***** Veri alıntıları

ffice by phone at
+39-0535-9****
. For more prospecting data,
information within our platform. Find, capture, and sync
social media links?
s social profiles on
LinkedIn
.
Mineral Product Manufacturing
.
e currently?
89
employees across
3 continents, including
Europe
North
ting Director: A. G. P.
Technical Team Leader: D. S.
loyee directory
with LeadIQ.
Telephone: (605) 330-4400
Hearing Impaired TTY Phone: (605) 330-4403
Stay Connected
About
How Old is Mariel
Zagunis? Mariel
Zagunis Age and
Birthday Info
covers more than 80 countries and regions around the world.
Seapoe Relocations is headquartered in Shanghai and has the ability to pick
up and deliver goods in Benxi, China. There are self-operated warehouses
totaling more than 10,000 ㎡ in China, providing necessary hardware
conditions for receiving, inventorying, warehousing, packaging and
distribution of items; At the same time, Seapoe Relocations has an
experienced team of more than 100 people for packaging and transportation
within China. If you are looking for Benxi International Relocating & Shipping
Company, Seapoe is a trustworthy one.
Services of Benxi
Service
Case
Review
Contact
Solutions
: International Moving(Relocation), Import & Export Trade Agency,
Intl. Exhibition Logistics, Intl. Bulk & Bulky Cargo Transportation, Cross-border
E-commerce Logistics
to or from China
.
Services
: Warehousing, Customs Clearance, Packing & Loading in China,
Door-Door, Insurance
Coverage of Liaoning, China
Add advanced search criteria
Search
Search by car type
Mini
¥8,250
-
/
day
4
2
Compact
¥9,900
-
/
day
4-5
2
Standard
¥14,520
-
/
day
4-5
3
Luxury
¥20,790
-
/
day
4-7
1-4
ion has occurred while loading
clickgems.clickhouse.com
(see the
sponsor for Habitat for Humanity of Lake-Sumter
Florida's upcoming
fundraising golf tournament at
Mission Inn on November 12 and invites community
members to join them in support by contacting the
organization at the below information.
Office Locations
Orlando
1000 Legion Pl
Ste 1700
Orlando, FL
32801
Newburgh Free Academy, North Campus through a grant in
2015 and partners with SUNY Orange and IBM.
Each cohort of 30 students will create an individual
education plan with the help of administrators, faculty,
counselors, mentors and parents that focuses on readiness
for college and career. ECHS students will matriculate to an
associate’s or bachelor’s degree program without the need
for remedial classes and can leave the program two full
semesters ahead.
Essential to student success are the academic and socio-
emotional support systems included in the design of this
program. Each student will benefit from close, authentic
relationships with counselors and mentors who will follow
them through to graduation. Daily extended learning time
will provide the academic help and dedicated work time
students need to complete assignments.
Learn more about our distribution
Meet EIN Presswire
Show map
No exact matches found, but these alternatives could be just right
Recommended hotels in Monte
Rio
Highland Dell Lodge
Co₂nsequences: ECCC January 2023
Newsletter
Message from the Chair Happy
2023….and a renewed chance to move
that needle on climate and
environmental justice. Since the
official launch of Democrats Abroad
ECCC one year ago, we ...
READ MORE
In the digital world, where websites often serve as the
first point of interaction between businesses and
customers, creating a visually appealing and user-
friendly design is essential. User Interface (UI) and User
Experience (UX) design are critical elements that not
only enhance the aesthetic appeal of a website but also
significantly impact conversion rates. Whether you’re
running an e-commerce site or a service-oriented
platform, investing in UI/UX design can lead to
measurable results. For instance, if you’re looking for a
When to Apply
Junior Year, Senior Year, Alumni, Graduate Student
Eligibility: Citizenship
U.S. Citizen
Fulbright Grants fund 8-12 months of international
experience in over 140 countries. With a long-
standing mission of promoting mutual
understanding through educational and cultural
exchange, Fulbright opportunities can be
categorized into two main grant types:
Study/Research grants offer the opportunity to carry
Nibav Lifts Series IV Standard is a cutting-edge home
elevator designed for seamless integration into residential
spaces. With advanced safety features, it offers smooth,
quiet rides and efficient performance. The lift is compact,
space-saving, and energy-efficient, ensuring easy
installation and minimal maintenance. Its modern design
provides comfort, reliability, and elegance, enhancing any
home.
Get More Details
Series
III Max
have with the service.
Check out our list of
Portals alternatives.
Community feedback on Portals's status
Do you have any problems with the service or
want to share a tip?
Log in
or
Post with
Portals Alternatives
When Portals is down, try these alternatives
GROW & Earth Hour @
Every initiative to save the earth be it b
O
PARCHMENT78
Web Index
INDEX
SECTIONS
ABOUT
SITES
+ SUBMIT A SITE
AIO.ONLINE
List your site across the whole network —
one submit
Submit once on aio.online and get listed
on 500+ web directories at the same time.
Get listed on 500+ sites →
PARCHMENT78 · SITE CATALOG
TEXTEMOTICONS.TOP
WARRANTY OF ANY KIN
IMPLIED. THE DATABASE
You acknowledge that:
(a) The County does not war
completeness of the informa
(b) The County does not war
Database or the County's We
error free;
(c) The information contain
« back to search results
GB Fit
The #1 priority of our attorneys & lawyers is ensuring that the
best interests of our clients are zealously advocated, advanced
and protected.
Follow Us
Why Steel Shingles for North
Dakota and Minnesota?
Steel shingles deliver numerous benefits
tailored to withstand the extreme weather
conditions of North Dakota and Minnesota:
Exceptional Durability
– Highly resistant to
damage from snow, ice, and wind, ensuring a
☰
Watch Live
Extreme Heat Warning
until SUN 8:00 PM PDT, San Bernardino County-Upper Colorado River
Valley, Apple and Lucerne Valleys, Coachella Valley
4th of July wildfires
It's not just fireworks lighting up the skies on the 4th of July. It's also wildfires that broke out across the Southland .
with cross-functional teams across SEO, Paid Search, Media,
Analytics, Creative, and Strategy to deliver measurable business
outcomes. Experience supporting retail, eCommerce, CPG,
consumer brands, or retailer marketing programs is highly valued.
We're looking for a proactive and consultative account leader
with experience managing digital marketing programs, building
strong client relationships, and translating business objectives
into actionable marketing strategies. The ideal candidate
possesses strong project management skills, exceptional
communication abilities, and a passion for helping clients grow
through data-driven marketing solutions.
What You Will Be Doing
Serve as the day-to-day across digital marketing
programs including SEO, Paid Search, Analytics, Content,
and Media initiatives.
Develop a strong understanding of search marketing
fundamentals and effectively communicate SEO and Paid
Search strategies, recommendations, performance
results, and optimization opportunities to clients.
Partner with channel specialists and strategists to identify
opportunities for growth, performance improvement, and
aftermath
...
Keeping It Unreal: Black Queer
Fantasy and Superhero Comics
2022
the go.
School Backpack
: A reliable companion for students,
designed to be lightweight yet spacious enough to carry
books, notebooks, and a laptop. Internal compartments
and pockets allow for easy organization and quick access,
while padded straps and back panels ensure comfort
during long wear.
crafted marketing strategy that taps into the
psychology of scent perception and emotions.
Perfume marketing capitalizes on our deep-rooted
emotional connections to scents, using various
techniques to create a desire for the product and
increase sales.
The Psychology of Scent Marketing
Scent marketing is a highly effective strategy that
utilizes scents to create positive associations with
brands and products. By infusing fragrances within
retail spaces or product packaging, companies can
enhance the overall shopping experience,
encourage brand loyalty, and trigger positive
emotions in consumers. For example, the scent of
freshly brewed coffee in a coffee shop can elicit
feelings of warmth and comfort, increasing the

**********

_Yapılacak iş:_
Listedeki bütün satırları hiçbir harfini değiştirmeden yazıya geçirin.

_Alıştırma yanıtı:_
ffice by phone at
+39-0535-9****
. For more prospecting data,
information within our platform. Find, capture, and sync
social media links?
s social profiles on
LinkedIn
.
Mineral Product Manufacturing
.
e currently?
89
employees across
3 continents, including
Europe
North
ting Director: A. G. P.
Technical Team Leader: D. S.
loyee directory
with LeadIQ.
Telephone: (605) 330-4400
Hearing Impaired TTY Phone: (605) 330-4403
Stay Connected
About
How Old is Mariel
Zagunis? Mariel
Zagunis Age and
Birthday Info
covers more than 80 countries and regions around the world.
Seapoe Relocations is headquartered in Shanghai and has the ability to pick
up and deliver goods in Benxi, China. There are self-operated warehouses
totaling more than 10,000 ㎡ in China, providing necessary hardware
conditions for receiving, inventorying, warehousing, packaging and
distribution of items; At the same time, Seapoe Relocations has an
experienced team of more than 100 people for packaging and transportation
within China. If you are looking for Benxi International Relocating & Shipping
Company, Seapoe is a trustworthy one.
Services of Benxi
Service
Case
Review
Contact
Solutions
: International Moving(Relocation), Import & Export Trade Agency,
Intl. Exhibition Logistics, Intl. Bulk & Bulky Cargo Transportation, Cross-border
E-commerce Logistics
to or from China
.
Services
: Warehousing, Customs Clearance, Packing & Loading in China,
Door-Door, Insurance
Coverage of Liaoning, China
Add advanced search criteria
Search
Search by car type
Mini
¥8,250
-
/
day
4
2
Compact
¥9,900
-
/
day
4-5
2
Standard
¥14,520
-
/
day
4-5
3
Luxury
¥20,790
-
/
day
4-7
1-4
ion has occurred while loading
clickgems.clickhouse.com
(see the
sponsor for Habitat for Humanity of Lake-Sumter
Florida's upcoming
fundraising golf tournament at
Mission Inn on November 12 and invites community
members to join them in support by contacting the
organization at the below information.
Office Locations
Orlando
1000 Legion Pl
Ste 1700
Orlando, FL
32801
Newburgh Free Academy, North Campus through a grant in
2015 and partners with SUNY Orange and IBM.
Each cohort of 30 students will create an individual
education plan with the help of administrators, faculty,
counselors, mentors and parents that focuses on readiness
for college and career. ECHS students will matriculate to an
associate’s or bachelor’s degree program without the need
for remedial classes and can leave the program two full
semesters ahead.
Essential to student success are the academic and socio-
emotional support systems included in the design of this
program. Each student will benefit from close, authentic
relationships with counselors and mentors who will follow
them through to graduation. Daily extended learning time
will provide the academic help and dedicated work time
students need to complete assignments.
Learn more about our distribution
Meet EIN Presswire
Show map
No exact matches found, but these alternatives could be just right
Recommended hotels in Monte
Rio
Highland Dell Lodge
Co₂nsequences: ECCC January 2023
Newsletter
Message from the Chair Happy
2023….and a renewed chance to move
that needle on climate and
environmental justice. Since the
official launch of Democrats Abroad
ECCC one year ago, we ...
READ MORE
In the digital world, where websites often serve as the
first point of interaction between businesses and
customers, creating a visually appealing and user-
friendly design is essential. User Interface (UI) and User
Experience (UX) design are critical elements that not
only enhance the aesthetic appeal of a website but also
significantly impact conversion rates. Whether you’re
running an e-commerce site or a service-oriented
platform, investing in UI/UX design can lead to
measurable results. For instance, if you’re looking for a
When to Apply
Junior Year, Senior Year, Alumni, Graduate Student
Eligibility: Citizenship
U.S. Citizen
Fulbright Grants fund 8-12 months of international
experience in over 140 countries. With a long-
standing mission of promoting mutual
understanding through educational and cultural
exchange, Fulbright opportunities can be
categorized into two main grant types:
Study/Research grants offer the opportunity to carry
Nibav Lifts Series IV Standard is a cutting-edge home
elevator designed for seamless integration into residential
spaces. With advanced safety features, it offers smooth,
quiet rides and efficient performance. The lift is compact,
space-saving, and energy-efficient, ensuring easy
installation and minimal maintenance. Its modern design
provides comfort, reliability, and elegance, enhancing any
home.
Get More Details
Series
III Max
have with the service.
Check out our list of
Portals alternatives.
Community feedback on Portals's status
Do you have any problems with the service or
want to share a tip?
Log in
or
Post with
Portals Alternatives
When Portals is down, try these alternatives
GROW & Earth Hour @
Every initiative to save the earth be it b
O
PARCHMENT78
Web Index
INDEX
SECTIONS
ABOUT
SITES
+ SUBMIT A SITE
AIO.ONLINE
List your site across the whole network —
one submit
Submit once on aio.online and get listed
on 500+ web directories at the same time.
Get listed on 500+ sites →
PARCHMENT78 · SITE CATALOG
TEXTEMOTICONS.TOP
WARRANTY OF ANY KIN
IMPLIED. THE DATABASE
You acknowledge that:
(a) The County does not war
completeness of the informa
(b) The County does not war
Database or the County's We
error free;
(c) The information contain
« back to search results
GB Fit
The #1 priority of our attorneys & lawyers is ensuring that the
best interests of our clients are zealously advocated, advanced
and protected.
Follow Us
Why Steel Shingles for North
Dakota and Minnesota?
Steel shingles deliver numerous benefits
tailored to withstand the extreme weather
conditions of North Dakota and Minnesota:
Exceptional Durability
– Highly resistant to
damage from snow, ice, and wind, ensuring a
☰
Watch Live
Extreme Heat Warning
until SUN 8:00 PM PDT, San Bernardino County-Upper Colorado River
Valley, Apple and Lucerne Valleys, Coachella Valley
4th of July wildfires
It's not just fireworks lighting up the skies on the 4th of July. It's also wildfires that broke out across the Southland .
with cross-functional teams across SEO, Paid Search, Media,
Analytics, Creative, and Strategy to deliver measurable business
outcomes. Experience supporting retail, eCommerce, CPG,
consumer brands, or retailer marketing programs is highly valued.
We're looking for a proactive and consultative account leader
with experience managing digital marketing programs, building
strong client relationships, and translating business objectives
into actionable marketing strategies. The ideal candidate
possesses strong project management skills, exceptional
communication abilities, and a passion for helping clients grow
through data-driven marketing solutions.
What You Will Be Doing
Serve as the day-to-day across digital marketing
programs including SEO, Paid Search, Analytics, Content,
and Media initiatives.
Develop a strong understanding of search marketing
fundamentals and effectively communicate SEO and Paid
Search strategies, recommendations, performance
results, and optimization opportunities to clients.
Partner with channel specialists and strategists to identify
opportunities for growth, performance improvement, and
aftermath
...
Keeping It Unreal: Black Queer
Fantasy and Superhero Comics
2022
the go.
School Backpack
: A reliable companion for students,
designed to be lightweight yet spacious enough to carry
books, notebooks, and a laptop. Internal compartments
and pockets allow for easy organization and quick access,
while padded straps and back panels ensure comfort
during long wear.
crafted marketing strategy that taps into the
psychology of scent perception and emotions.
Perfume marketing capitalizes on our deep-rooted
emotional connections to scents, using various
techniques to create a desire for the product and
increase sales.
The Psychology of Scent Marketing
Scent marketing is a highly effective strategy that
utilizes scents to create positive associations with
brands and products. By infusing fragrances within
retail spaces or product packaging, companies can
enhance the overall shopping experience,
encourage brand loyalty, and trigger positive
emotions in consumers. For example, the scent of
freshly brewed coffee in a coffee shop can elicit
feelings of warmth and comfort, increasing the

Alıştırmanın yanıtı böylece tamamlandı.